→ **Supplied material**

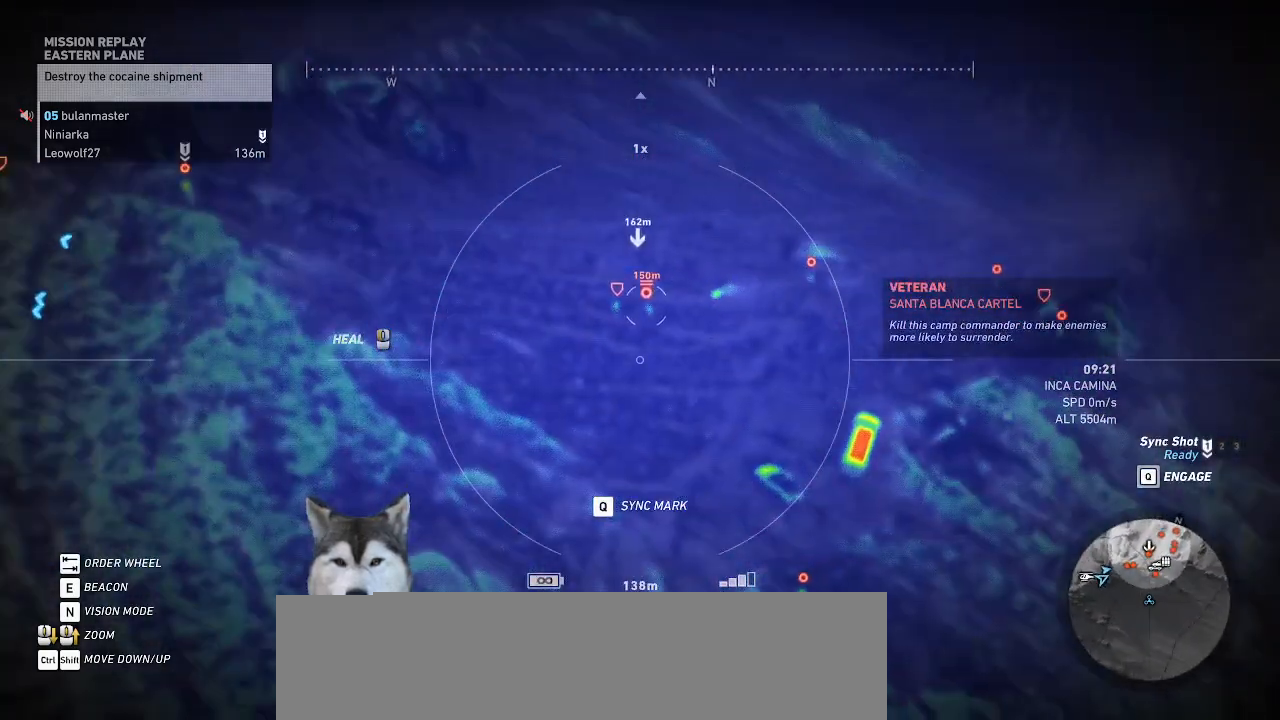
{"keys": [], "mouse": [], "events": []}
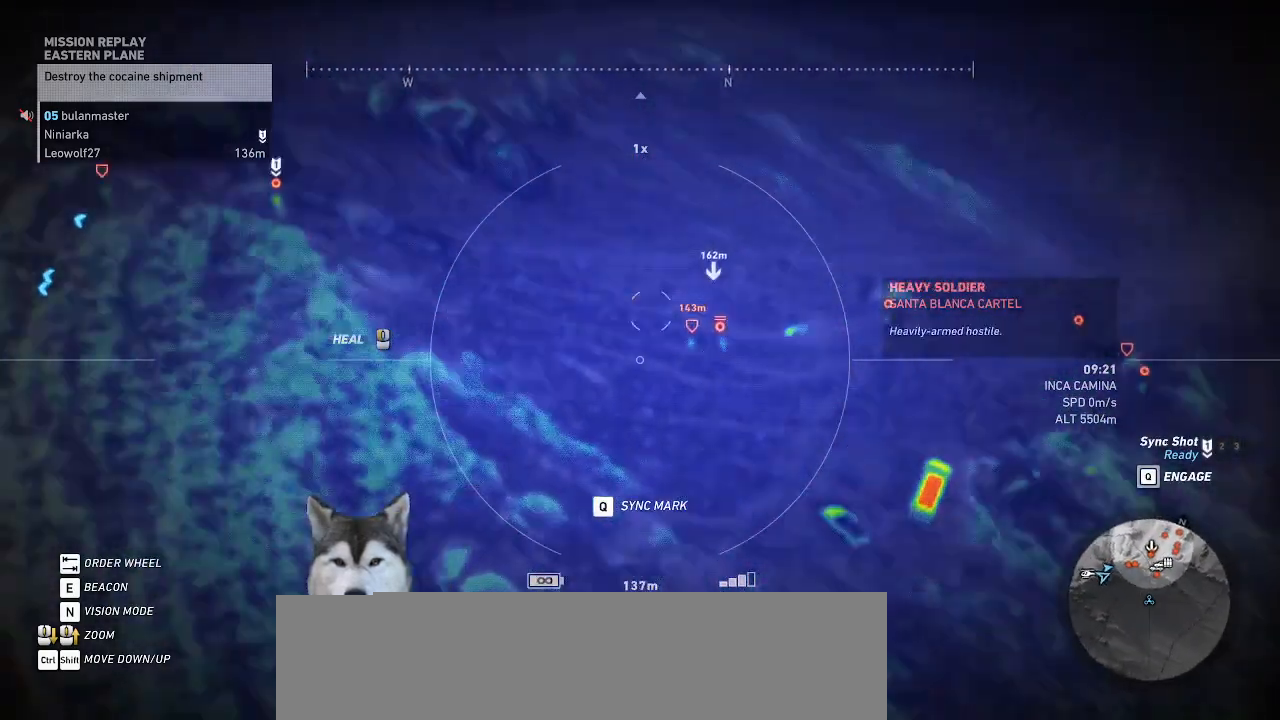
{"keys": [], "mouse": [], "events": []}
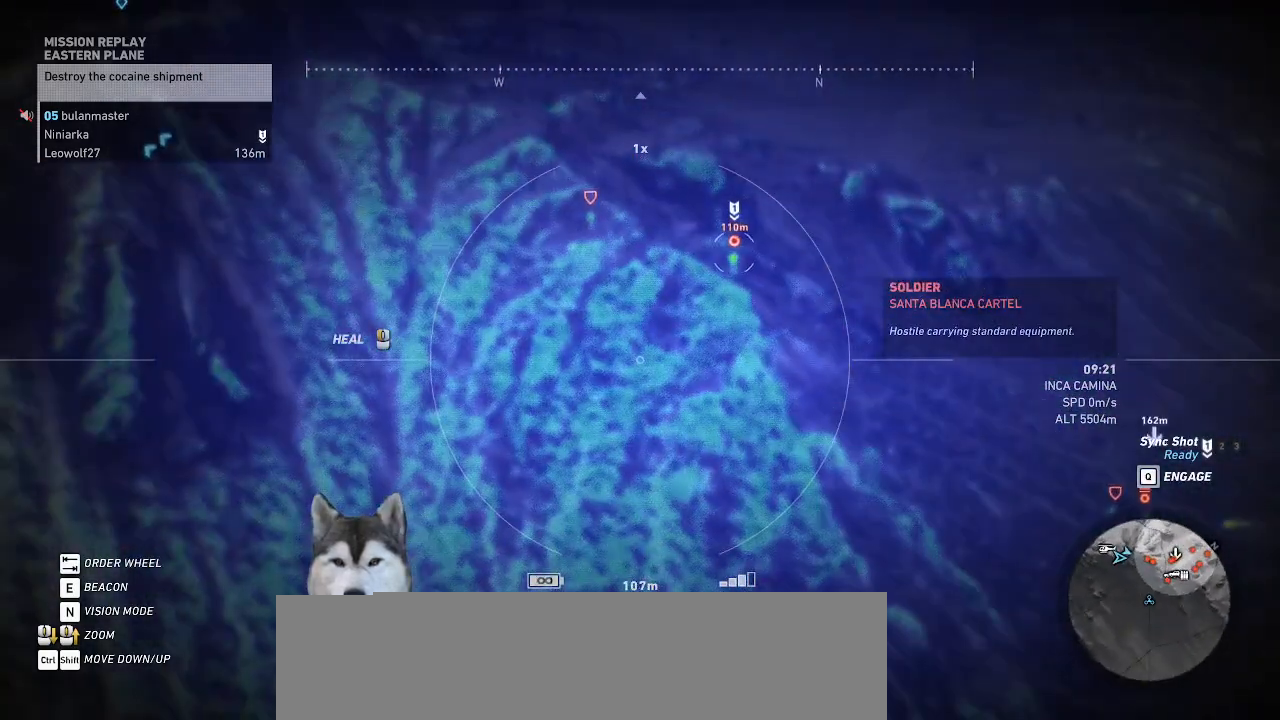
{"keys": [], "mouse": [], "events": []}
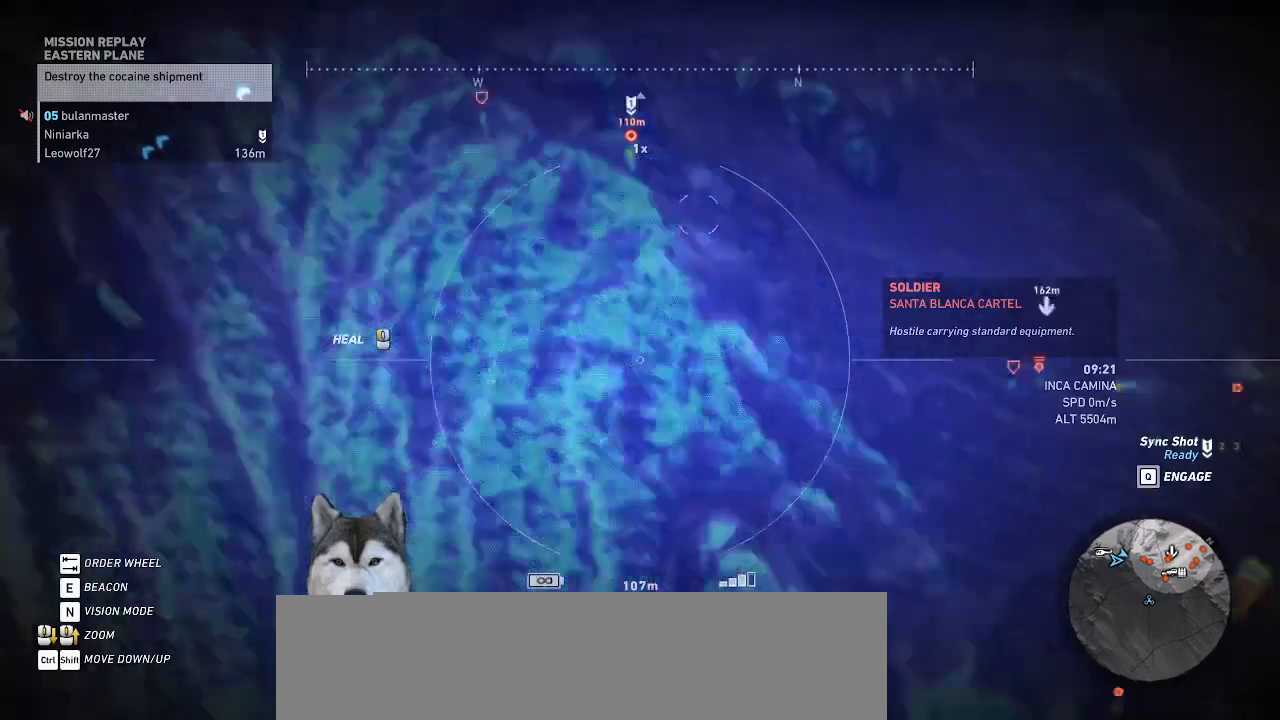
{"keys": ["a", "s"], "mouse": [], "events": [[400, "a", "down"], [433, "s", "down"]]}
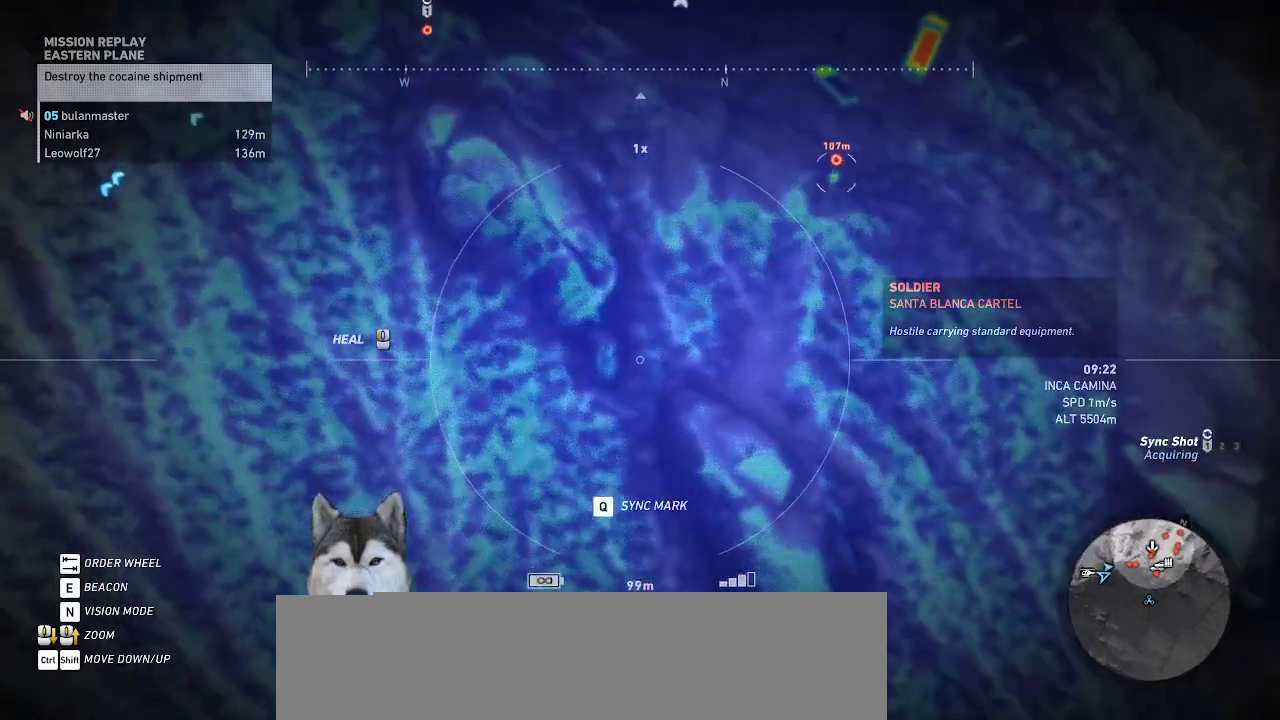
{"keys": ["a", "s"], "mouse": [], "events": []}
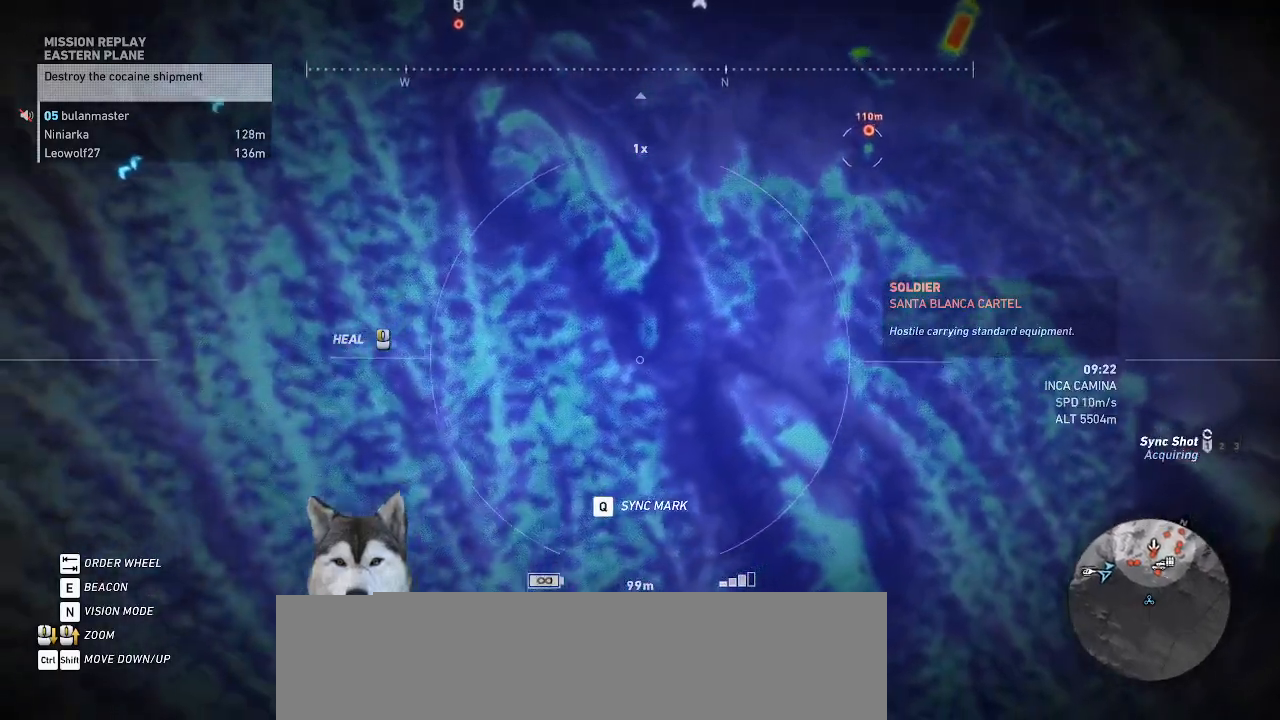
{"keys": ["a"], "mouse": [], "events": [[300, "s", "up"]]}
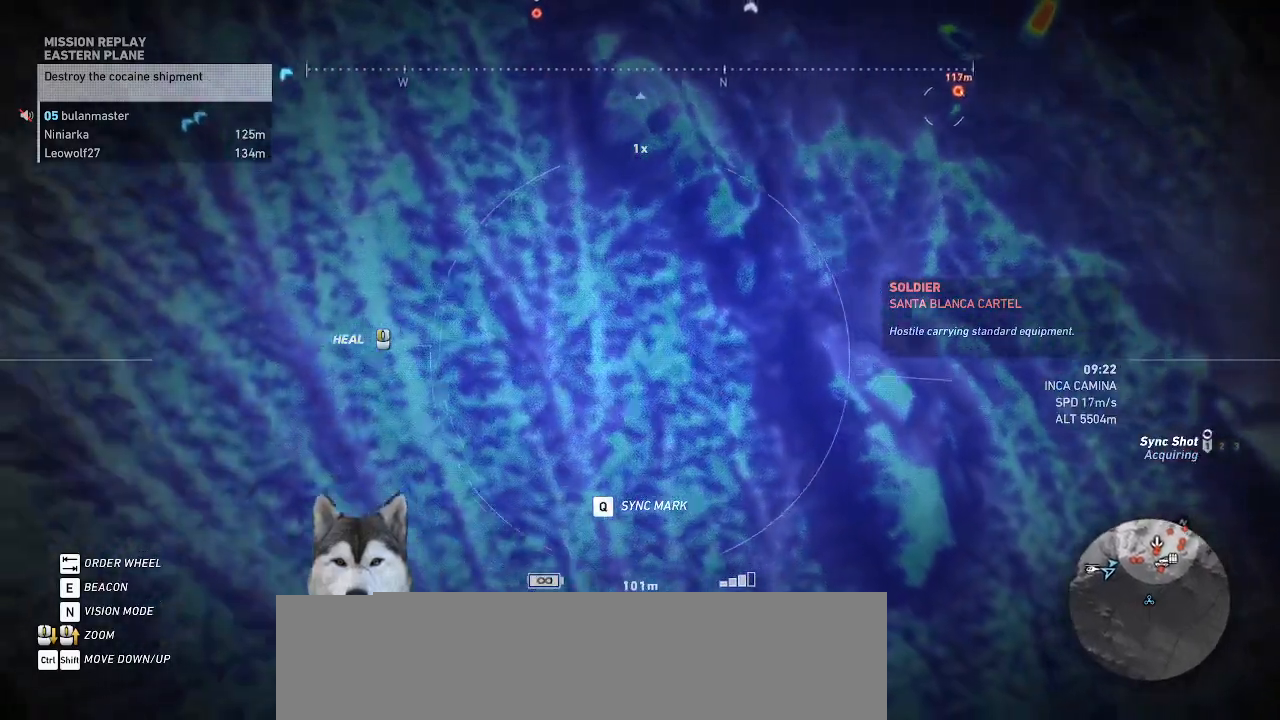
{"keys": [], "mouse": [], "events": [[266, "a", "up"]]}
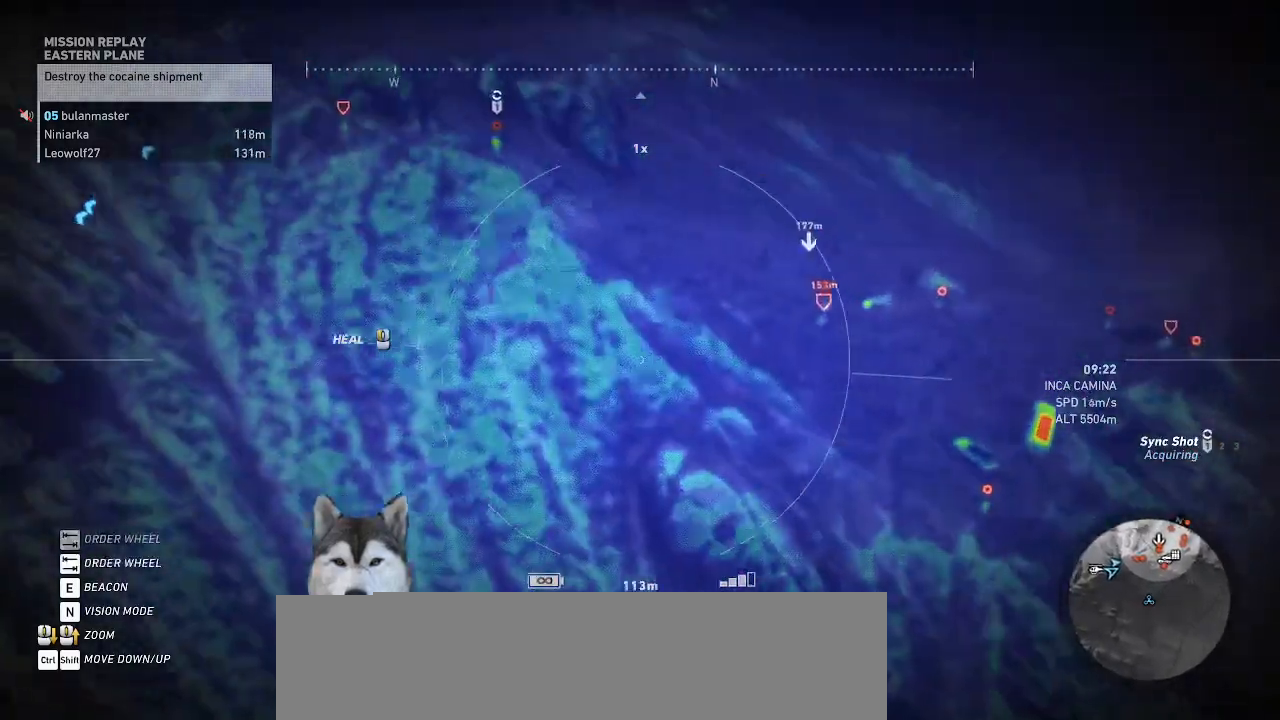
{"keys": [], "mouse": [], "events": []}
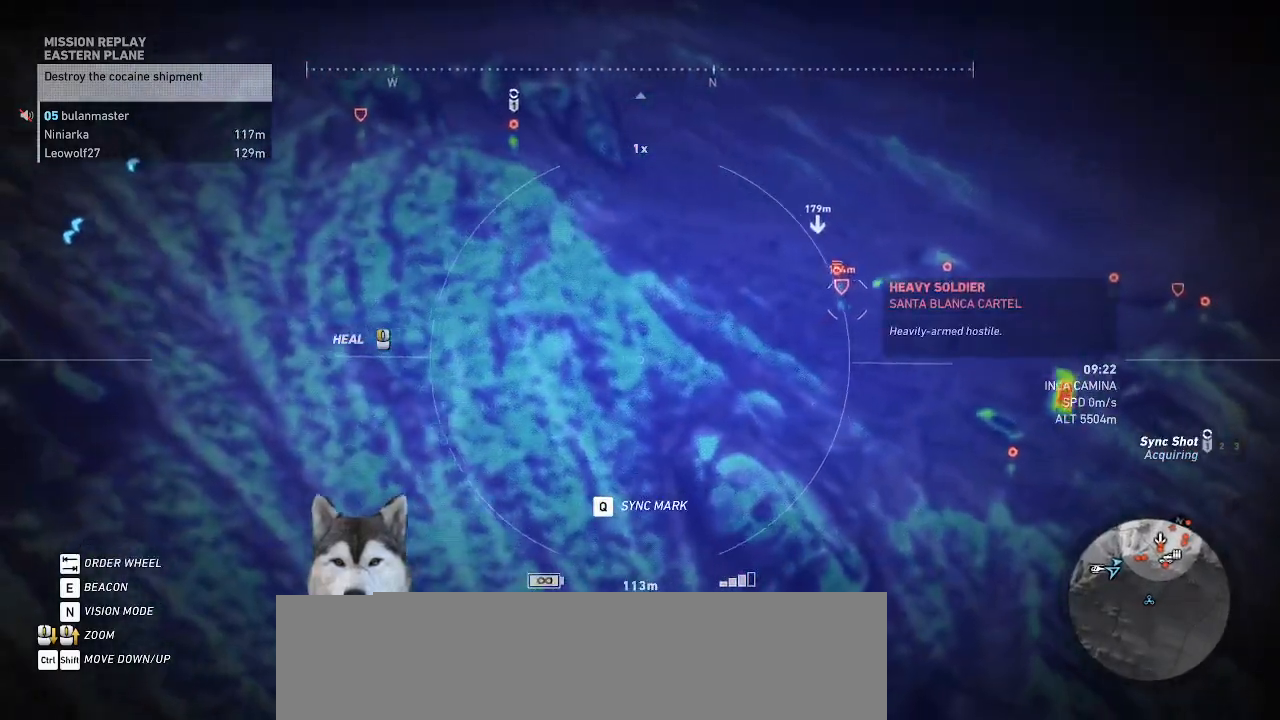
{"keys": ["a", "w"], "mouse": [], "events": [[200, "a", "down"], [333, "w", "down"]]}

→ **Assignment**
Without including the pictures, copy all of the data exactly.

→ **Solution**
{"keys": [], "mouse": [], "events": []}
{"keys": [], "mouse": [], "events": []}
{"keys": [], "mouse": [], "events": []}
{"keys": ["a", "s"], "mouse": [], "events": [[400, "a", "down"], [433, "s", "down"]]}
{"keys": ["a", "s"], "mouse": [], "events": []}
{"keys": ["a"], "mouse": [], "events": [[300, "s", "up"]]}
{"keys": [], "mouse": [], "events": [[266, "a", "up"]]}
{"keys": [], "mouse": [], "events": []}
{"keys": ["a", "w"], "mouse": [], "events": [[200, "a", "down"], [333, "w", "down"]]}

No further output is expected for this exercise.